> _Directive_
Answer these questions from the HST observations section:
1. How many days after the GRB were the observations made?
2. What pixfrac and scale values were used when drizzling the data?
3. What radius was used for the aperture photometry of the host?

> _Selected excerpt_

________________________________________

2.2 HST observations

The HST observations were carried out under the ToO programme 8189 (Principal Investigator, Fruchter et al. 1999). The observations were performed at an epoch 299 days after the GRB (see Table 1) where the OA contribution is negligible. The observations were performed with STIS, which yields a gain of 1 ${\rm e}^{-}/ADU$, a physical pixel scale of $0\hbox{$.\!\!^{\prime\prime}$ }05$ and a FOV of $52^{\prime \prime} \times 52^{\prime \prime}$ (STScI 2000). The data were obtained with the 50 CCD or CL filter. The STIS reduction pipeline calstis of IRAF was used to calibrate the raw data. The raw images were reduced following normal procedures (bias and dark subtraction, and division by a normalised flat field). The individual images were combined using the drizzle task of IRAF (Fruchter & Hook 2002). In the drizzling of the data the parameters pixfrac = 0.6 and scale = 0.5 were used. These values yield an output grid of $2{\rm k} \times 2{\rm k}$ pixels with a pixel scale of $0\hbox{$.\!\!^{\prime\prime}$ }0254$/pix. We performed aperture photometry of the host with a radius of 50 drizzled pixels. The count rate (C, measured in ADU/s) was converted into the CL-band AB magnitude following: $m^{\rm AB}_{CL}=26.386 - 2.5 \log C$ (STScI 2000).

________________________________________

> _Information_

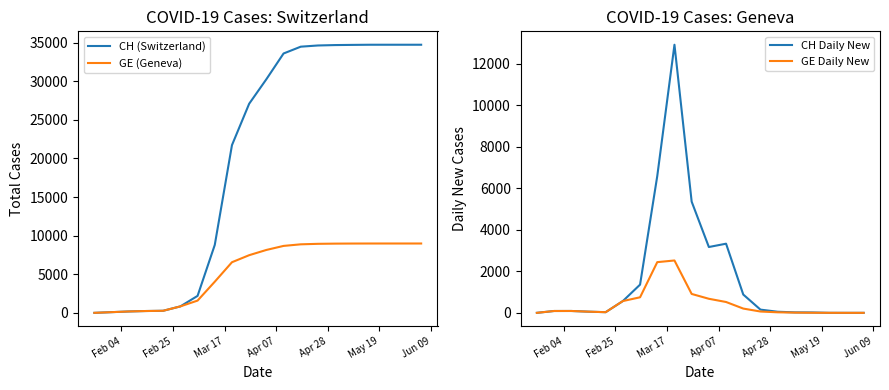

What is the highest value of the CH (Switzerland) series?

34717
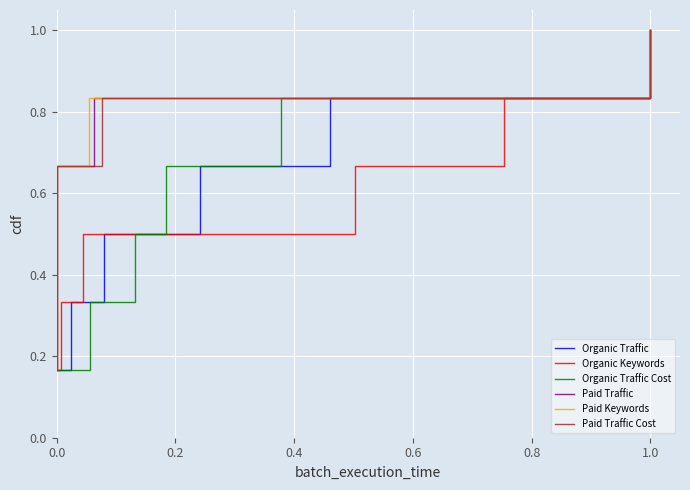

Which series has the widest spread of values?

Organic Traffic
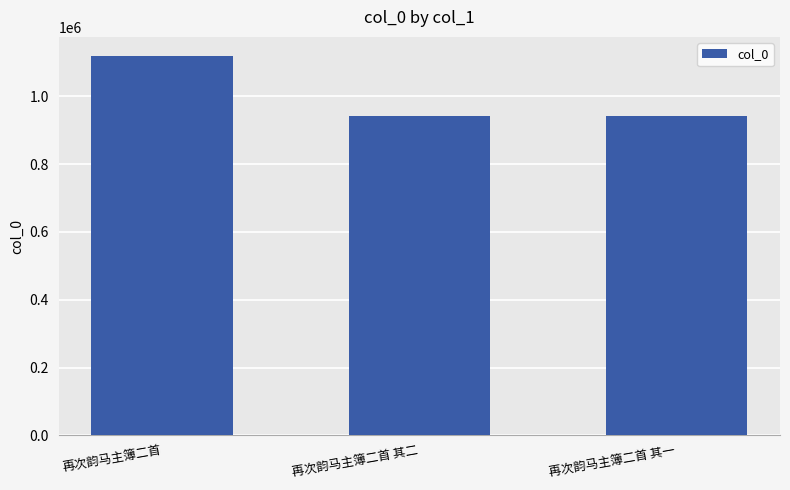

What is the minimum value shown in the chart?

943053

________________________________________

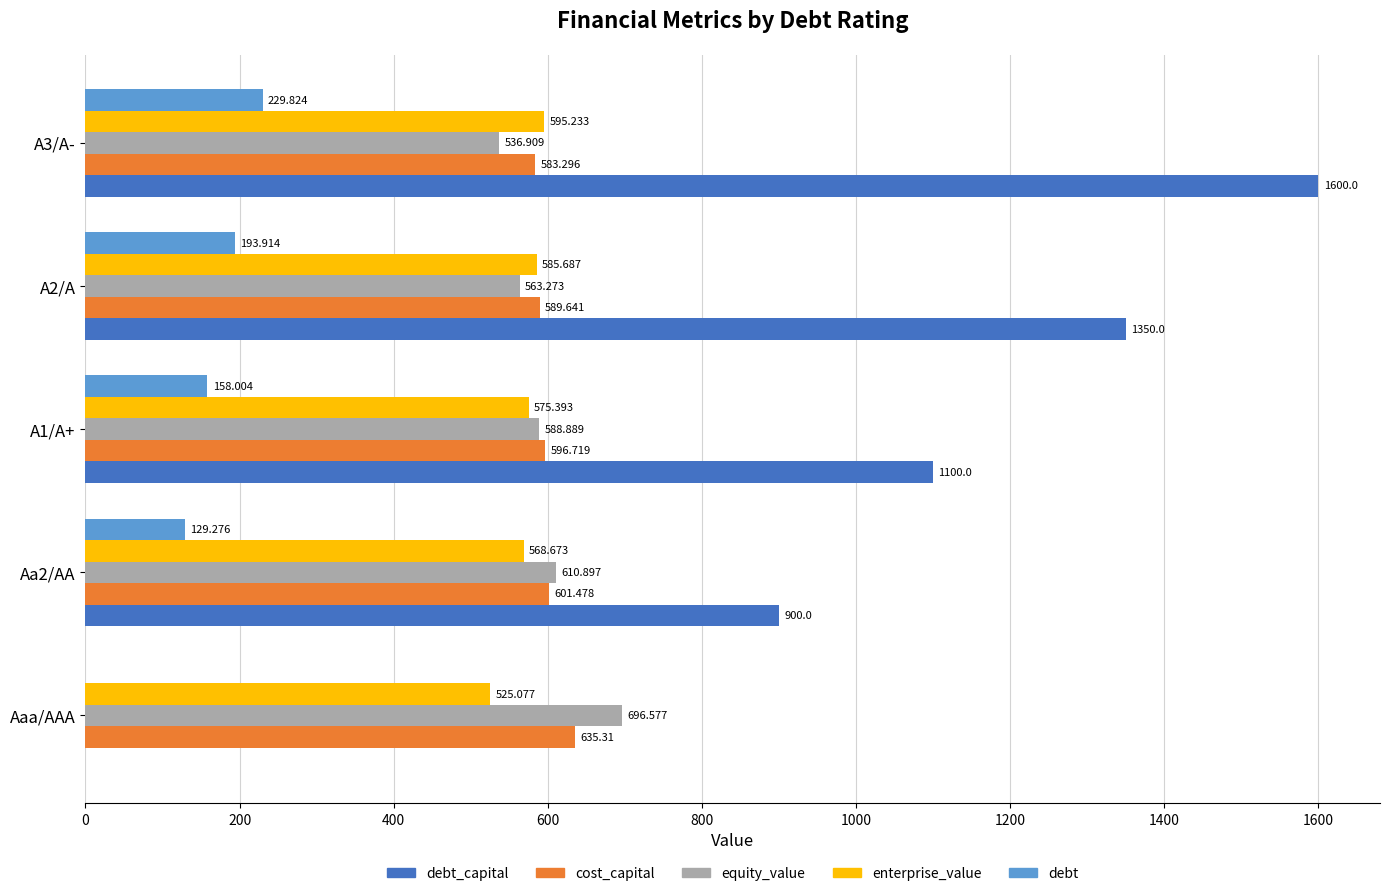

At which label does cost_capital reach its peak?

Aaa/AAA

________________________________________

> _Result_
1. 299 days
2. pixfrac = 0.6 and scale = 0.5
3. 50 drizzled pixels